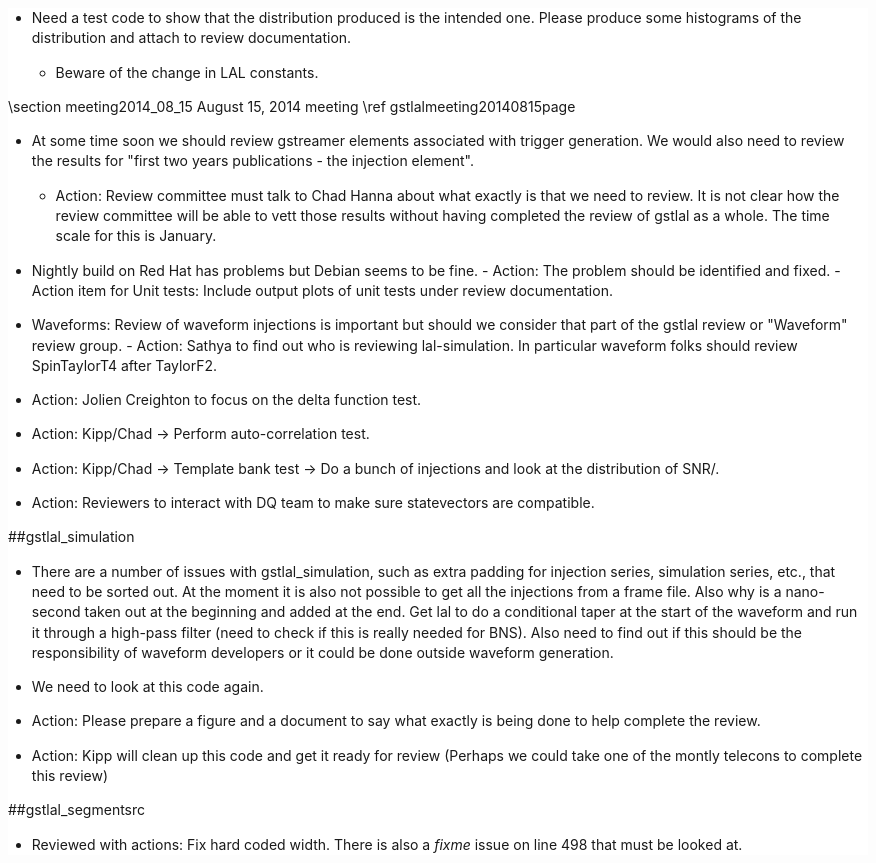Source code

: - Need a test code to show that the distribution produced is the intended one. Please produce some histograms of the distribution and attach to review documentation.

  - Beware of the change in LAL constants.


\section meeting2014_08_15 August 15, 2014 meeting
\ref gstlalmeeting20140815page

- At some time soon we should review gstreamer elements associated with
trigger generation. We would also need to review the results for "first
two years publications - the injection element".
	- Action: Review committee must talk to Chad Hanna about what exactly
        is that we need to review. It is not clear how the review committee
        will be able to vett those results without having completed the review
        of gstlal as a whole. The time scale for this is January.

- Nightly build on Red Hat has problems but Debian seems to be fine.
        - Action: The problem should be identified and fixed.
        - Action item for Unit tests: Include output plots of unit tests
        under review documentation.

- Waveforms: Review of waveform injections is important but should we
consider that part of the gstlal review or "Waveform" review group.
        - Action: Sathya to find out who is reviewing lal-simulation.
        In particular waveform folks should review SpinTaylorT4 after TaylorF2.

- Action: Jolien Creighton to focus on the delta function test.

- Action: Kipp/Chad -> Perform auto-correlation test.

- Action: Kipp/Chad -> Template bank test -> Do a bunch of injections and look at the distribution
of SNR/<SNR>.

- Action: Reviewers to interact with DQ team to make sure statevectors
are compatible.

##gstlal_simulation

- There are a number of issues with gstlal_simulation, such as extra padding for injection series,
simulation series, etc., that need to be sorted out. At the moment it is also
not possible to get all the injections from a frame file. Also why is a
nano-second taken out at the beginning and added at the end. Get lal to
do a conditional taper at the start of the waveform and run it through
a high-pass filter (need to check if this is really needed for BNS).
Also need to find out if this should be the responsibility of waveform
developers or it could be done outside waveform generation.

- We need to look at this code again.

- Action: Please prepare a figure and a document to say what exactly
is being done to help complete the review.

- Action: Kipp will clean up this code and get it ready for review
(Perhaps we could take one of the montly telecons to complete this review)

##gstlal_segmentsrc

- Reviewed with actions: Fix hard coded width. There is also a
*fixme* issue on line 498 that must be looked at.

──────────────────────────────

* Required action: The answer must consist of the entries above, reproduced word for word, without any pictures.

* Answer section:
Source code

: - Need a test code to show that the distribution produced is the intended one. Please produce some histograms of the distribution and attach to review documentation.

  - Beware of the change in LAL constants.


\section meeting2014_08_15 August 15, 2014 meeting
\ref gstlalmeeting20140815page

- At some time soon we should review gstreamer elements associated with
trigger generation. We would also need to review the results for "first
two years publications - the injection element".
	- Action: Review committee must talk to Chad Hanna about what exactly
        is that we need to review. It is not clear how the review committee
        will be able to vett those results without having completed the review
        of gstlal as a whole. The time scale for this is January.

- Nightly build on Red Hat has problems but Debian seems to be fine.
        - Action: The problem should be identified and fixed.
        - Action item for Unit tests: Include output plots of unit tests
        under review documentation.

- Waveforms: Review of waveform injections is important but should we
consider that part of the gstlal review or "Waveform" review group.
        - Action: Sathya to find out who is reviewing lal-simulation.
        In particular waveform folks should review SpinTaylorT4 after TaylorF2.

- Action: Jolien Creighton to focus on the delta function test.

- Action: Kipp/Chad -> Perform auto-correlation test.

- Action: Kipp/Chad -> Template bank test -> Do a bunch of injections and look at the distribution
of SNR/<SNR>.

- Action: Reviewers to interact with DQ team to make sure statevectors
are compatible.

##gstlal_simulation

- There are a number of issues with gstlal_simulation, such as extra padding for injection series,
simulation series, etc., that need to be sorted out. At the moment it is also
not possible to get all the injections from a frame file. Also why is a
nano-second taken out at the beginning and added at the end. Get lal to
do a conditional taper at the start of the waveform and run it through
a high-pass filter (need to check if this is really needed for BNS).
Also need to find out if this should be the responsibility of waveform
developers or it could be done outside waveform generation.

- We need to look at this code again.

- Action: Please prepare a figure and a document to say what exactly
is being done to help complete the review.

- Action: Kipp will clean up this code and get it ready for review
(Perhaps we could take one of the montly telecons to complete this review)

##gstlal_segmentsrc

- Reviewed with actions: Fix hard coded width. There is also a
*fixme* issue on line 498 that must be looked at.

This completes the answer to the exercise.